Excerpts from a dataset
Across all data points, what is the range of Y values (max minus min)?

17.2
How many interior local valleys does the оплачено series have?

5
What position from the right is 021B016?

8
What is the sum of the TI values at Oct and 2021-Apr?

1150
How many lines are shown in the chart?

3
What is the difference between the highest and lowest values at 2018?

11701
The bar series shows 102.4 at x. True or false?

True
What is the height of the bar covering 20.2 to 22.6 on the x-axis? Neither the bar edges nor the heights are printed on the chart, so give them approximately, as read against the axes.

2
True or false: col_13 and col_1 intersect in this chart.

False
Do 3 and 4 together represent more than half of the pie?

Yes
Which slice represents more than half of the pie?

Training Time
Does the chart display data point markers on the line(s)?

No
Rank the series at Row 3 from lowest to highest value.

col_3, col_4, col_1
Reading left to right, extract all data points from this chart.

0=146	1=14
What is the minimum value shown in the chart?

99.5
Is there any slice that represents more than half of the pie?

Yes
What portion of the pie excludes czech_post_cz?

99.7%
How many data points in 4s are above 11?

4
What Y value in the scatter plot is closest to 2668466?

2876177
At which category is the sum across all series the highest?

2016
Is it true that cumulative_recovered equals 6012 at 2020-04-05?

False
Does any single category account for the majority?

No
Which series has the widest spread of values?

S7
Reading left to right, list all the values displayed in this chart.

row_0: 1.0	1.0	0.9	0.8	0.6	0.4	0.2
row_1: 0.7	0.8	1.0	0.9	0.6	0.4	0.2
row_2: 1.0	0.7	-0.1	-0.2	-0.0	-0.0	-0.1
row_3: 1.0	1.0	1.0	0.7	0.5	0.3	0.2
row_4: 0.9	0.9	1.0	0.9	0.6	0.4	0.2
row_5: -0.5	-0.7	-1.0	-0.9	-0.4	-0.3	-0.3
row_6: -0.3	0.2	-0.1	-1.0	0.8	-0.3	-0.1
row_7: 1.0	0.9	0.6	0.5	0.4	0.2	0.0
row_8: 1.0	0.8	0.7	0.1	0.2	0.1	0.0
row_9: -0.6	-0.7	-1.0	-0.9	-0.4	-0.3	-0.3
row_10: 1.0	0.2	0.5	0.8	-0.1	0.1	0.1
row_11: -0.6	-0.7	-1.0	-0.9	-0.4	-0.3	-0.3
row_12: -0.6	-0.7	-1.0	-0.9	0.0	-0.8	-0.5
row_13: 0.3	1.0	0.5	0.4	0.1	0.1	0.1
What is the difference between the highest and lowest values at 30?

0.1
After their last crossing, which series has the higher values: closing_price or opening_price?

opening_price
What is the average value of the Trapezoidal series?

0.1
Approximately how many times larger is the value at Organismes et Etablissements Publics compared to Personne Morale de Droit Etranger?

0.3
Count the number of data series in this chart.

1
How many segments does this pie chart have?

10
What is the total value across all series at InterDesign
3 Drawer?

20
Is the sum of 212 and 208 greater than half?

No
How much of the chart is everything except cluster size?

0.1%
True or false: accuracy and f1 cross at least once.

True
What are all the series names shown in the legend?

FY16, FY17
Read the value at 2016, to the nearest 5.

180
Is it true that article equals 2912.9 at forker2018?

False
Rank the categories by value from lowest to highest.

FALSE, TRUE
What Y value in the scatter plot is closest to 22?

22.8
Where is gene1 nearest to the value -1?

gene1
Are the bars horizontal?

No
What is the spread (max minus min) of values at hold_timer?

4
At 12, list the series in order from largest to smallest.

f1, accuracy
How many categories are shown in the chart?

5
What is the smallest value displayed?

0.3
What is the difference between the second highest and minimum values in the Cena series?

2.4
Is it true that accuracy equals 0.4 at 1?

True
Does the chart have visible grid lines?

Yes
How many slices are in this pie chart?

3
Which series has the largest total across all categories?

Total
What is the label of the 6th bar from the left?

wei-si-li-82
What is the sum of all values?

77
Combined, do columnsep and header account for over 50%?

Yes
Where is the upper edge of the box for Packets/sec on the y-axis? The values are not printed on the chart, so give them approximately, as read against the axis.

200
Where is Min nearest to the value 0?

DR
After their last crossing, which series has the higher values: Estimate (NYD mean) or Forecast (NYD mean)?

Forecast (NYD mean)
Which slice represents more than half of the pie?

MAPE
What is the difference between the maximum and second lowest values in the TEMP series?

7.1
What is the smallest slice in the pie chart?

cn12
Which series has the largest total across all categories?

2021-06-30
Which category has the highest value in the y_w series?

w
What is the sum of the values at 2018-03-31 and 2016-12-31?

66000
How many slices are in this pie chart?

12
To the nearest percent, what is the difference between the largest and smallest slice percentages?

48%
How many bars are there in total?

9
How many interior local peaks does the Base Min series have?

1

Task details >>
Reproduce all of the data above verbatim, line for line.

Result for this exercise >>
Across all data points, what is the range of Y values (max minus min)?

17.2
How many interior local valleys does the оплачено series have?

5
What position from the right is 021B016?

8
What is the sum of the TI values at Oct and 2021-Apr?

1150
How many lines are shown in the chart?

3
What is the difference between the highest and lowest values at 2018?

11701
The bar series shows 102.4 at x. True or false?

True
What is the height of the bar covering 20.2 to 22.6 on the x-axis? Neither the bar edges nor the heights are printed on the chart, so give them approximately, as read against the axes.

2
True or false: col_13 and col_1 intersect in this chart.

False
Do 3 and 4 together represent more than half of the pie?

Yes
Which slice represents more than half of the pie?

Training Time
Does the chart display data point markers on the line(s)?

No
Rank the series at Row 3 from lowest to highest value.

col_3, col_4, col_1
Reading left to right, extract all data points from this chart.

0=146	1=14
What is the minimum value shown in the chart?

99.5
Is there any slice that represents more than half of the pie?

Yes
What portion of the pie excludes czech_post_cz?

99.7%
How many data points in 4s are above 11?

4
What Y value in the scatter plot is closest to 2668466?

2876177
At which category is the sum across all series the highest?

2016
Is it true that cumulative_recovered equals 6012 at 2020-04-05?

False
Does any single category account for the majority?

No
Which series has the widest spread of values?

S7
Reading left to right, list all the values displayed in this chart.

row_0: 1.0	1.0	0.9	0.8	0.6	0.4	0.2
row_1: 0.7	0.8	1.0	0.9	0.6	0.4	0.2
row_2: 1.0	0.7	-0.1	-0.2	-0.0	-0.0	-0.1
row_3: 1.0	1.0	1.0	0.7	0.5	0.3	0.2
row_4: 0.9	0.9	1.0	0.9	0.6	0.4	0.2
row_5: -0.5	-0.7	-1.0	-0.9	-0.4	-0.3	-0.3
row_6: -0.3	0.2	-0.1	-1.0	0.8	-0.3	-0.1
row_7: 1.0	0.9	0.6	0.5	0.4	0.2	0.0
row_8: 1.0	0.8	0.7	0.1	0.2	0.1	0.0
row_9: -0.6	-0.7	-1.0	-0.9	-0.4	-0.3	-0.3
row_10: 1.0	0.2	0.5	0.8	-0.1	0.1	0.1
row_11: -0.6	-0.7	-1.0	-0.9	-0.4	-0.3	-0.3
row_12: -0.6	-0.7	-1.0	-0.9	0.0	-0.8	-0.5
row_13: 0.3	1.0	0.5	0.4	0.1	0.1	0.1
What is the difference between the highest and lowest values at 30?

0.1
After their last crossing, which series has the higher values: closing_price or opening_price?

opening_price
What is the average value of the Trapezoidal series?

0.1
Approximately how many times larger is the value at Organismes et Etablissements Publics compared to Personne Morale de Droit Etranger?

0.3
Count the number of data series in this chart.

1
How many segments does this pie chart have?

10
What is the total value across all series at InterDesign
3 Drawer?

20
Is the sum of 212 and 208 greater than half?

No
How much of the chart is everything except cluster size?

0.1%
True or false: accuracy and f1 cross at least once.

True
What are all the series names shown in the legend?

FY16, FY17
Read the value at 2016, to the nearest 5.

180
Is it true that article equals 2912.9 at forker2018?

False
Rank the categories by value from lowest to highest.

FALSE, TRUE
What Y value in the scatter plot is closest to 22?

22.8
Where is gene1 nearest to the value -1?

gene1
Are the bars horizontal?

No
What is the spread (max minus min) of values at hold_timer?

4
At 12, list the series in order from largest to smallest.

f1, accuracy
How many categories are shown in the chart?

5
What is the smallest value displayed?

0.3
What is the difference between the second highest and minimum values in the Cena series?

2.4
Is it true that accuracy equals 0.4 at 1?

True
Does the chart have visible grid lines?

Yes
How many slices are in this pie chart?

3
Which series has the largest total across all categories?

Total
What is the label of the 6th bar from the left?

wei-si-li-82
What is the sum of all values?

77
Combined, do columnsep and header account for over 50%?

Yes
Where is the upper edge of the box for Packets/sec on the y-axis? The values are not printed on the chart, so give them approximately, as read against the axis.

200
Where is Min nearest to the value 0?

DR
After their last crossing, which series has the higher values: Estimate (NYD mean) or Forecast (NYD mean)?

Forecast (NYD mean)
Which slice represents more than half of the pie?

MAPE
What is the difference between the maximum and second lowest values in the TEMP series?

7.1
What is the smallest slice in the pie chart?

cn12
Which series has the largest total across all categories?

2021-06-30
Which category has the highest value in the y_w series?

w
What is the sum of the values at 2018-03-31 and 2016-12-31?

66000
How many slices are in this pie chart?

12
To the nearest percent, what is the difference between the largest and smallest slice percentages?

48%
How many bars are there in total?

9
How many interior local peaks does the Base Min series have?

1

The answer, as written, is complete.